Whenever a line of the records below contains the word "Gentry", copy that line.

=== Section Start ===

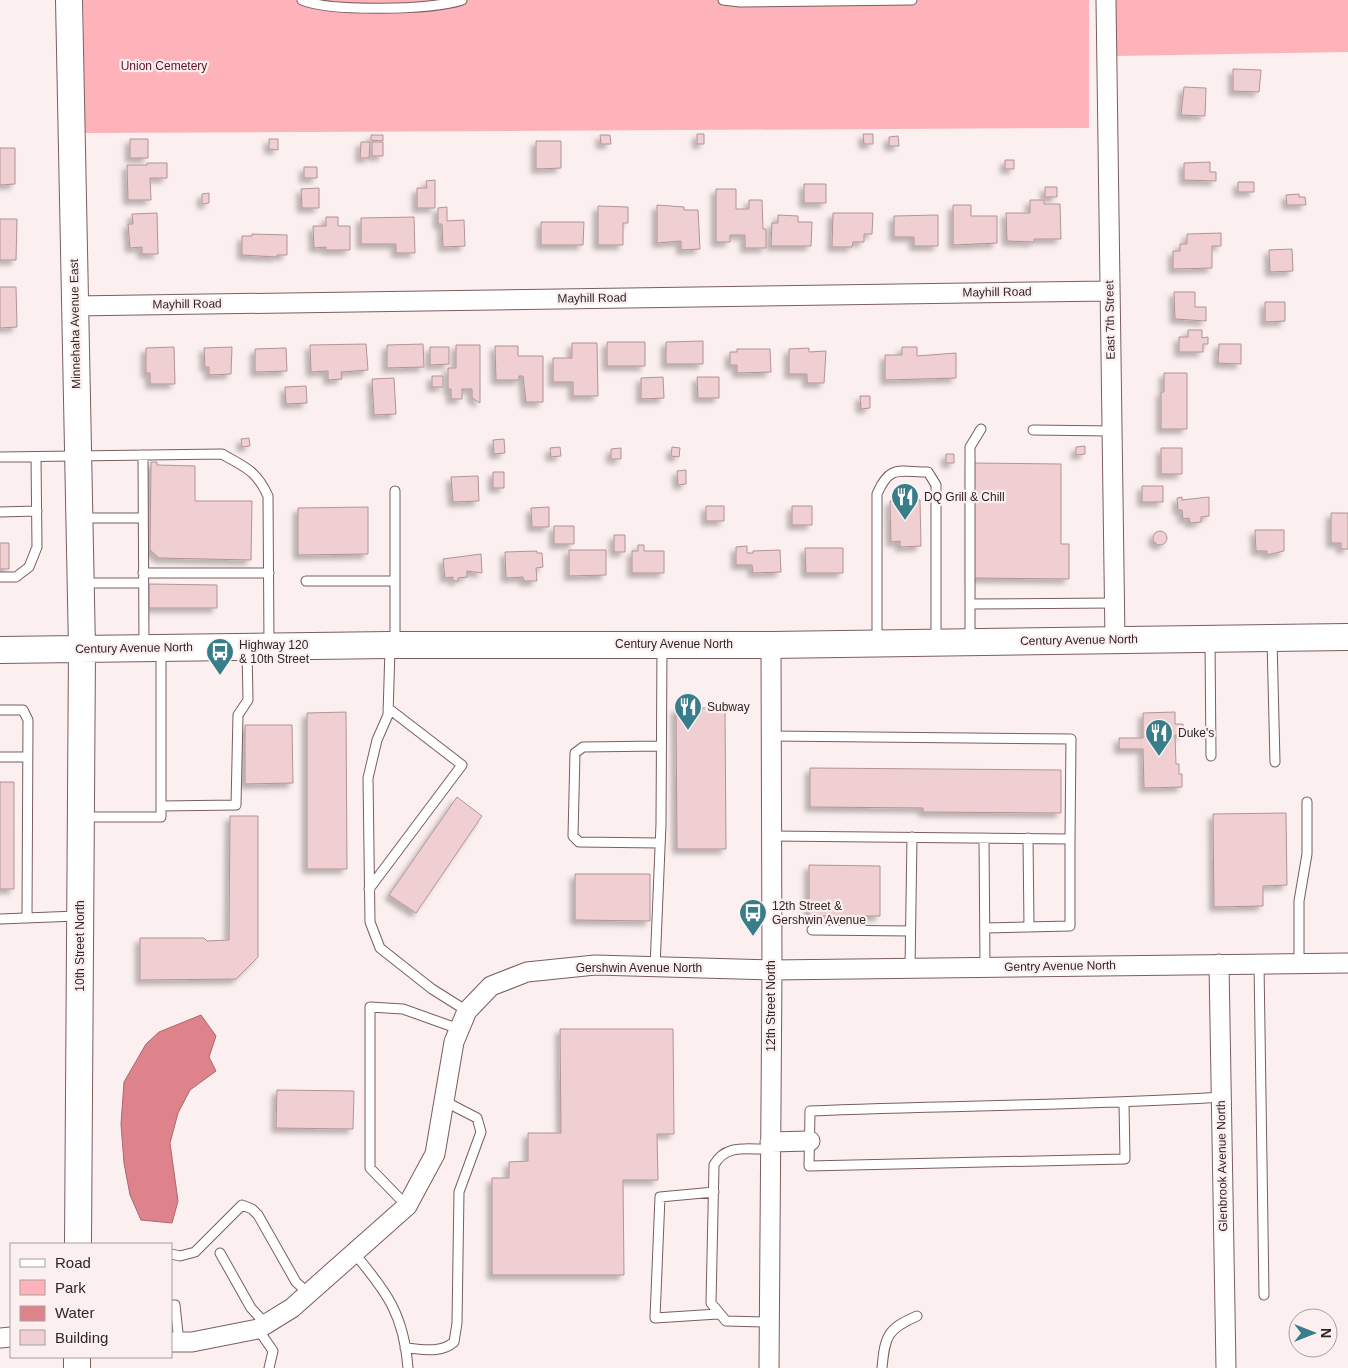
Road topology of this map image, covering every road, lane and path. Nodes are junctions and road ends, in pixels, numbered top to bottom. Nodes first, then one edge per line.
1 (69, 0) edge
2 (302, 0) edge
3 (462, 0) edge
4 (723, 0) edge
5 (912, 0) edge
6 (1106, 0) edge
7 (1110, 290) junction
8 (74, 306) junction
9 (981, 429) dead end
10 (1033, 430) dead end
11 (1112, 431) junction
12 (78, 455) junction
13 (143, 455) junction
14 (0, 457) edge
15 (36, 457) junction
16 (395, 491) dead end
17 (37, 511) junction
18 (0, 512) edge
19 (79, 518) junction
20 (143, 518) junction
21 (269, 573) junction
22 (0, 577) edge
23 (143, 578) junction
24 (306, 581) dead end
25 (395, 581) junction
26 (81, 583) junction
27 (1114, 603) junction
28 (970, 604) junction
29 (1348, 637) edge
30 (1210, 638) junction
31 (1272, 638) junction
32 (1114, 640) junction
33 (936, 642) junction
34 (970, 642) junction
35 (877, 643) junction
36 (662, 644) junction
37 (393, 645) junction
38 (771, 645) junction
39 (258, 646) junction
40 (152, 648) junction
41 (82, 649) junction
42 (0, 650) edge
43 (388, 708) junction
44 (0, 710) edge
45 (771, 736) junction
46 (661, 746) junction
47 (1212, 756) dead end
48 (0, 757) edge
49 (28, 757) junction
50 (1275, 762) dead end
51 (1307, 802) dead end
52 (161, 806) junction
53 (81, 817) junction
54 (772, 836) junction
55 (912, 837) junction
56 (984, 838) junction
57 (1028, 838) junction
58 (1070, 839) junction
59 (660, 844) junction
60 (369, 889) junction
61 (80, 916) junction
62 (28, 918) junction
63 (0, 919) edge
64 (1028, 927) junction
65 (985, 928) junction
66 (812, 930) dead end
67 (910, 931) junction
68 (1299, 963) junction
69 (1348, 963) edge
70 (1219, 964) junction
71 (1259, 964) junction
72 (656, 967) junction
73 (985, 967) junction
74 (910, 968) junction
75 (772, 970) junction
76 (467, 1012) junction
77 (459, 1029) junction
78 (1221, 1097) junction
79 (444, 1101) junction
80 (1124, 1103) junction
81 (810, 1141) junction
82 (770, 1146) junction
83 (714, 1192) junction
84 (406, 1206) junction
85 (78, 1243) edge
86 (220, 1253) dead end
87 (354, 1253) junction
88 (172, 1254) edge
89 (308, 1293) junction
90 (1264, 1295) dead end
91 (172, 1305) edge
92 (718, 1314) junction
93 (917, 1316) dead end
94 (769, 1322) junction
95 (262, 1327) junction
96 (175, 1342) edge
97 (405, 1348) junction
98 (269, 1368) edge
99 (408, 1368) edge
100 (769, 1368) edge
101 (882, 1368) edge
102 (1226, 1368) edge

1 - 8 main road, Minnehaha Avenue East
2 - 3 lane
4 - 5 lane
6 - 7 street, East 7th Street
7 - 8 street, Mayhill Road
7 - 11 street, East 7th Street
8 - 12 main road, Minnehaha Avenue East
9 - 28 lane
10 - 11 lane
11 - 27 street, East 7th Street
12 - 13 lane
12 - 15 lane
12 - 19 main road, Minnehaha Avenue East
13 - 20 lane
13 - 21 lane
14 - 15 lane
15 - 17 lane
16 - 25 lane
17 - 18 lane
17 - 22 lane
19 - 20 lane
19 - 26 main road, Minnehaha Avenue East
20 - 23 lane
21 - 23 lane
21 - 39 lane
23 - 26 lane
23 - 40 lane
24 - 25 lane
25 - 37 lane
26 - 41 main road, Minnehaha Avenue East
27 - 28 lane
27 - 32 street, East 7th Street
28 - 34 lane
29 - 31 main road, Century Avenue North
30 - 31 main road, Century Avenue North
30 - 32 main road, Century Avenue North
30 - 47 lane
31 - 50 lane
32 - 34 main road, Century Avenue North
33 - 34 main road, Century Avenue North
33 - 35 main road, Century Avenue North
33 - 35 lane
35 - 38 main road, Century Avenue North
36 - 37 main road, Century Avenue North
36 - 38 main road, Century Avenue North
36 - 46 lane
37 - 39 main road, Century Avenue North
37 - 43 lane
38 - 45 street, 12th Street North
39 - 40 main road, Century Avenue North
39 - 52 lane
40 - 41 main road, Century Avenue North
40 - 52 lane
41 - 42 main road, Century Avenue North
41 - 53 main road, 10th Street North
43 - 60 lane
43 - 60 lane
44 - 49 lane
45 - 54 street, 12th Street North
45 - 58 lane
46 - 59 lane
46 - 59 lane
48 - 49 lane
49 - 62 lane
51 - 68 lane
52 - 53 lane
53 - 61 main road, 10th Street North
54 - 55 lane
54 - 75 street, 12th Street North
55 - 56 lane
55 - 67 lane
56 - 57 lane
56 - 65 lane
57 - 58 lane
57 - 64 lane
58 - 64 lane
59 - 72 lane
60 - 76 lane
61 - 62 lane
61 - 85 main road, 10th Street North
62 - 63 lane
64 - 65 lane
65 - 73 lane
66 - 67 lane
67 - 74 lane
68 - 69 street, Gentry Avenue North
68 - 71 street, Gentry Avenue North
70 - 71 street, Gentry Avenue North
70 - 73 street, Gentry Avenue North
70 - 78 street, Glenbrook Avenue North
71 - 90 lane
72 - 75 street, Gershwin Avenue North
72 - 76 street, Gershwin Avenue North
73 - 74 street, Gentry Avenue North
74 - 75 street, Gentry Avenue North
75 - 82 street, 12th Street North
76 - 77 street, Gershwin Avenue North
77 - 79 street, Gershwin Avenue North
77 - 84 lane
78 - 80 lane
78 - 102 street, Glenbrook Avenue North
79 - 84 street, Gershwin Avenue North
79 - 97 lane
80 - 81 lane
80 - 81 lane
81 - 82 street
82 - 83 lane
82 - 94 street, 12th Street North
83 - 92 lane
83 - 92 lane
84 - 87 street, Gershwin Avenue North
86 - 95 lane
87 - 89 street, Gershwin Avenue North
87 - 97 lane
88 - 89 lane
89 - 95 street, Gershwin Avenue North
91 - 96 lane
92 - 94 lane
93 - 101 lane
94 - 100 street, 12th Street North
95 - 96 street, Gershwin Avenue North
95 - 98 lane
97 - 99 lane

=== Section End ===

* Response:
68 - 69 street, Gentry Avenue North
68 - 71 street, Gentry Avenue North
70 - 71 street, Gentry Avenue North
70 - 73 street, Gentry Avenue North
73 - 74 street, Gentry Avenue North
74 - 75 street, Gentry Avenue North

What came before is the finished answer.